A kind of synthetic method of (R)-4-nitrophenethyl-(2-hydroxyl-2-styroyl)-t-butyl carbamate
Technical field
The present invention relates to a kind of synthetic method of pharmaceutical intermediate, particularly relate to the synthetic method of one (R)-4-nitrophenethyl-(2-hydroxyl-2-styroyl)-t-butyl carbamate, belong to technical field of medicine synthesis.
Background technology
Through data presentation, at present by the large contingent of overactive bladder puzzlement, as just about there are 3,300 ten thousand people in the U.S..Use Mirabegron that detrusor smooth muscle can be made to relax and become lax in the storage of filling of bladder-urination cycle, thus promote to increase bladder capacity, therefore Mirabegron is used to treat the overactive bladder mixing urge incontinence, urgent urination, frequency symptoms.In addition, along with the raising of people's social and economic activities, diabetes become the endocrine metabolism disease of a kind of common puzzlement people gradually.Find the more general antidiabetic oral medicine of amide derivatives and insulin preparation after deliberation, there is the effect better promoting insulin secretion and the effect strengthening insulin receptivity, thus more effectively can control blood sugar.

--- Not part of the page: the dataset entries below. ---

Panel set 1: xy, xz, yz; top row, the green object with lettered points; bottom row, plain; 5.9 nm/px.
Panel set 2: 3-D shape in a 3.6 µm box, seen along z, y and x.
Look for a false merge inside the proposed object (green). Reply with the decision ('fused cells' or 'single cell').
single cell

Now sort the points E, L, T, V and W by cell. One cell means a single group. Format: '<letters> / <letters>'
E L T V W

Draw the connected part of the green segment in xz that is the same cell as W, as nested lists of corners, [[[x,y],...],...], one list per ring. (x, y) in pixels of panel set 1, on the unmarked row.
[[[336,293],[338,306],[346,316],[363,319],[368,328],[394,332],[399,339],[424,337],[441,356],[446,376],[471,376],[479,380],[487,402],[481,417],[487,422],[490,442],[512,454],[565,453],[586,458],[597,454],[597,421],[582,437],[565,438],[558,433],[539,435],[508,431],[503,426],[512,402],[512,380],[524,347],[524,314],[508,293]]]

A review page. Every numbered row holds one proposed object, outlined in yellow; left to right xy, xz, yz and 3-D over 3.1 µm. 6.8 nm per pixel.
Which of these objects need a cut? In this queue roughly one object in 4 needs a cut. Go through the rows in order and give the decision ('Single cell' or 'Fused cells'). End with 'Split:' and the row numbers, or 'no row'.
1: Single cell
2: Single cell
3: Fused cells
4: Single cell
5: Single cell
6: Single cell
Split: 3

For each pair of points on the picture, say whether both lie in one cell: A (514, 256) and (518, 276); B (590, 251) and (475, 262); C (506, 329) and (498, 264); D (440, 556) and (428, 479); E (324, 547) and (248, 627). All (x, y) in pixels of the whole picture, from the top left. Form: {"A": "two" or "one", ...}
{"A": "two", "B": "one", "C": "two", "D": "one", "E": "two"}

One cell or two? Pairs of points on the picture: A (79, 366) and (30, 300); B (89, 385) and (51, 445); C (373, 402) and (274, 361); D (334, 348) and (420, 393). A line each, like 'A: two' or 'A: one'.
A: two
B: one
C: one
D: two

And (R)-4-nitrophenethyl-(2-hydroxyl-2-styroyl)-t-butyl carbamate, be the synthesis important intermediate of Mirabegron and the important intermediate of synthesizing amide derivative, its chemical structural formula is:
About the document of synthesis (R)-4-nitrophenethyl-(2-hydroxyl-2-styroyl)-t-butyl carbamate has Chinese patent application file (publication number: CN1218045A) in prior art, it relates to the synthetic method that one prepares (R)-4-nitrophenethyl-(2-hydroxyl-2-styroyl)-t-butyl carbamate, and this synthetic route is:
There is following problem in this synthetic method:
1), employ poisonous S-Styrene oxide 98min. reagent in this synthetic method, this reagent has restraining effect to nervus centralis, and have stimulation and sensitization to skin, positive findings appears in multiple mutagenicity test, unfavorable to operator.
2), employ expensive S-Styrene oxide 98min. reagent in this synthetic method, and need column chromatography for separation after completion of the reaction, cause production cost high.
3), after completion of the reaction reaction solution just need can obtain sterling through twice column chromatography for separation, post-processing step is loaded down with trivial details and can produce a large amount of three wastes, and product yield is low, is only 22%.
Summary of the invention
The object of the invention is to for exist in prior art deficiency, provide a kind of yield high, cost is low, the method for synthesis (R)-4-nitrophenethyl-(2-hydroxyl-2-styroyl)-t-butyl carbamate that environmental pollution is little.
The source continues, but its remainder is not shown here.